Families Who Think
Lynn - 04:11 p.m. Pacific Time - Dec. 17, 2005 - #3592 of 3618
Arne's letter to Santa:
Please do not give me coal and switches. Maybe sometimes I couldn't hold it in, but I help people with science and I'm thoughtful. I help people when they're sick. I don't exclude. I don't swear and one time someone hurt me, but I did not get mad. I give poor people presents. I don't whine. I am honest. I don't brag and I am nice.
Besides that, I hope that you get to everyone's house. We have a little treat waiting for the reindeers. We have been nice all year.
I have a question for you. Have you seen Jesus? Is he real? I also have the same question about God.
What is it like in the North Pole? What does it look like? What kind of places are there in the North Pole? What do elves look like? How do they make toys? What kinds of machines do they have to make toys?
Thank you. I hope you have a good time flying. Maybe I'll see you tonight.
bookseller - 05:21 p.m. Pacific Time - Dec. 18, 2005 - #7261 of 7912
For me, generosity really has nothing to do with the amount of money spent on a gift -- which is really what a dinner party is, or should be -- and everything to do with the amount of care and thought that went into it. One of the most wonderful gifts I ever got was from a friend who was totally broke. I had just lost an acting job that I had wanted very badly, and I was horribly depressed. The next night, my friend came into work and gave me this odd, ugly lump of gray plastic with a string hanging down. On the flat side of the lump, she had glued a piece of paper, on which she had drawn a cartoon of a teddy bear. When I pulled the string, this silly, tinny voice said, "You're on your way to the top!" Pull again, it said, "You're a winner, Teddy knows!" Pull again, "There is nothing you can't do!" And so on. The lump, it turned out, was the innards of a discarded talking teddy bear; my friend lived in the toy district. That weird lump cost her ... a penny for the paper and the ink, maybe? And I kept it for 20 years, until it got broken when I moved. It was, hands down, one of the most thoughtful gifts anyone has ever given me.

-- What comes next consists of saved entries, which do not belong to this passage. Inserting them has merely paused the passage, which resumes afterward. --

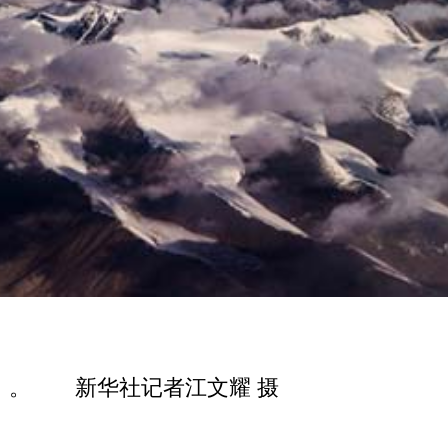
）。 新华社记者江文耀 摄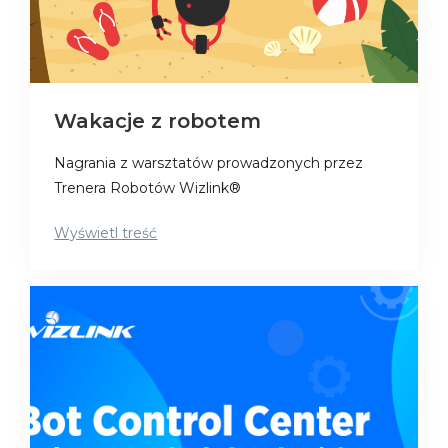
Wakacje z robotem
Nagrania z warsztatów prowadzonych przez
Trenera Robotów Wizlink®
Wyświetl treść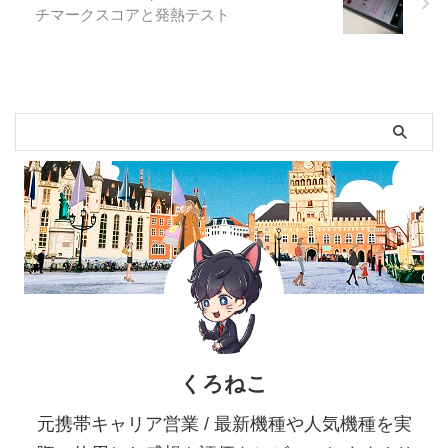
チマークスコアと発熱テスト
くろねこ
元携帯キャリア営業 / 最新機種や人気機種を実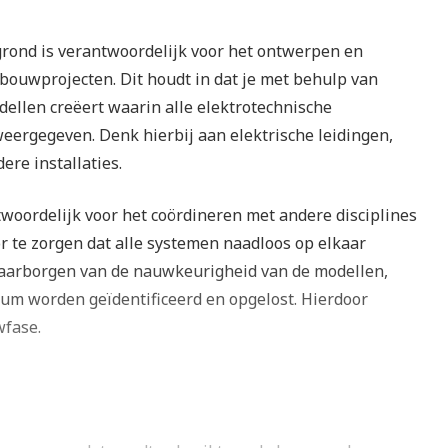
rond is verantwoordelijk voor het ontwerpen en
 bouwprojecten. Dit houdt in dat je met behulp van
ellen creëert waarin alle elektrotechnische
ergegeven. Denk hierbij aan elektrische leidingen,
re installaties.
woordelijk voor het coördineren met andere disciplines
 te zorgen dat alle systemen naadloos op elkaar
 waarborgen van de nauwkeurigheid van de modellen,
dium worden geïdentificeerd en opgelost. Hierdoor
wfase.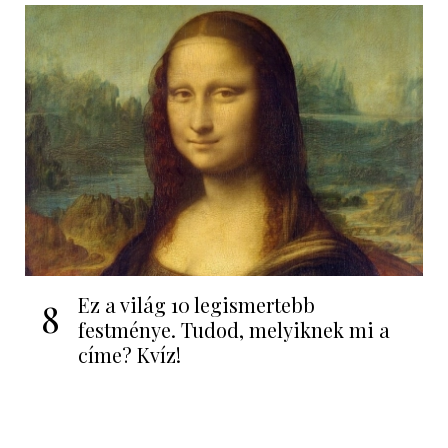
Ez a világ 10 legismertebb
8
festménye. Tudod, melyiknek mi a
címe? Kvíz!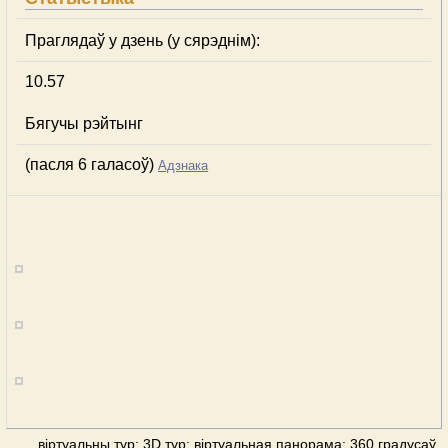
Праглядаў у дзень (у сярэднім):
10.57
Бягучы рэйтынг
(пасля 6 галасоў)
Адзнака
віртуальны тур: 3D тур: віртуальная панорама: 360 градусаў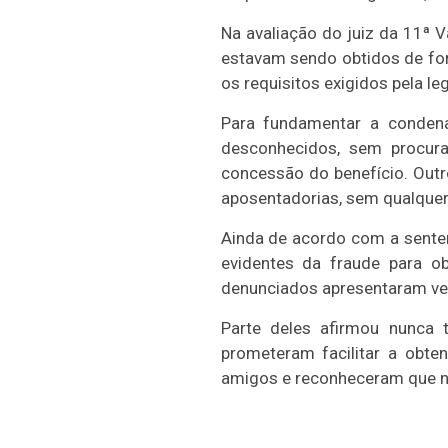
Na avaliação do juiz da 11ª V
estavam sendo obtidos de fo
os requisitos exigidos pela leg
Para fundamentar a conden
desconhecidos, sem procur
concessão do benefício. Outr
aposentadorias, sem qualquer
Ainda de acordo com a sentenç
evidentes da fraude para ob
denunciados apresentaram ver
Parte deles afirmou nunca 
prometeram facilitar a ob
amigos e reconheceram que nã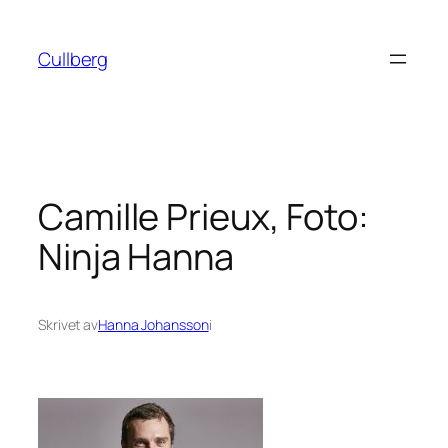
Hoppa
till
Cullberg
innehåll
Camille Prieux, Foto:
Ninja Hanna
Skrivet av
Hanna Johansson
i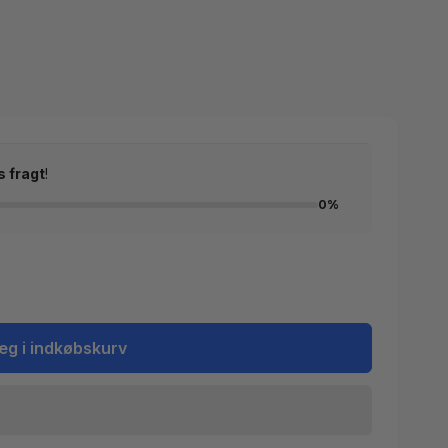
s fragt
!
0%
æg i indkøbskurv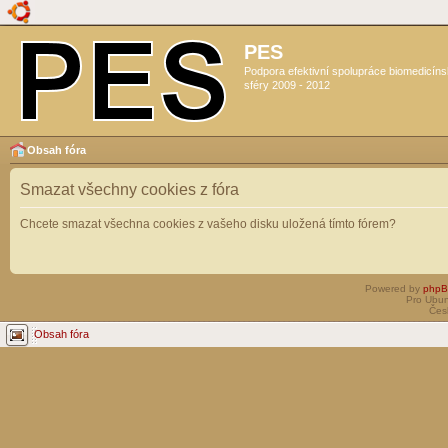
PES
Podpora efektivní spolupráce biomedicín
sféry 2009 - 2012
Obsah fóra
Smazat všechny cookies z fóra
Chcete smazat všechna cookies z vašeho disku uložená tímto fórem?
Powered by
php
Pro Ubun
Čes
Obsah fóra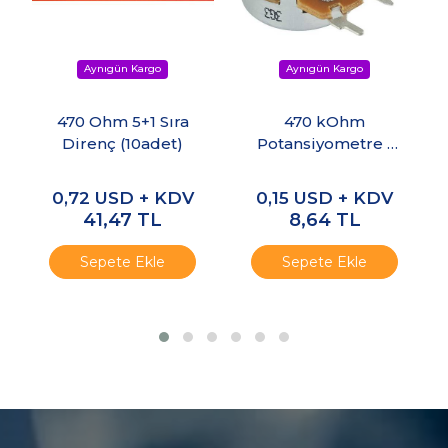
470 Ohm 5+1 Sıra
470 kOhm
Direnç (10adet)
Potansiyometre -
Ayarlı Direnç
0,72
USD + KDV
0,15
USD + KDV
41,47
TL
8,64
TL
Sepete Ekle
Sepete Ekle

Anni Hunter - 09:42 p.m. Pacific Time - Dec. 18, 2005 - #7862 of 7971
Ya know what? I come from a military background, and our extended household looks like the fucking United Nations ... our habit of marrying abroad and outside our "race" and all.
I love Christmas. I love the food, the music, the booze, the rockin' good times we get to have with folks we don't see near often enough...
...and I love the cards. I can tell what relation is supporting what cause by checking the back ... so far, we have the World Wildlife Fund, the American Humane Society, the PAV, the Komen Breast Cancer Foundation and ... Hallmark.
I love caring for the seniors in our mongrel clan in general, and particularly at this time of year.
Did I mention the booze?
I love writing the check to our local Community Chest, and to our local volunteer firefighters.
And I love service on the evening of the 24th. The kids have worked so hard, and their music takes me high, and always brings me home.
I love buying, making ... and wrapping the gifties. I love cutting the tree right off our own property, and particularly, I love this horticultural experiment we have going. The tree we cut in 2001 has provided the tree for 2004 and now 2005.
I love holiday cooking, though it is no longer my responsibility.
I love Christmas. And I really do think I have a handle on the true meaning of the season.
Maybe the Wal-Mart protesters should marry an agnostic, bring Gram home from the assisted-living facility, slide a Nat King Cole tape into the boombox, toss down some seriously doctored eggnog, find a wickedly witty card for that impossible atheist in the family, cook up some sinful desserts, wrap up a cool gag gift for family jester, and go listen to the kids sing...
Pardon me while I have me some Happy Holidays. And Merry Christmas to ya'll!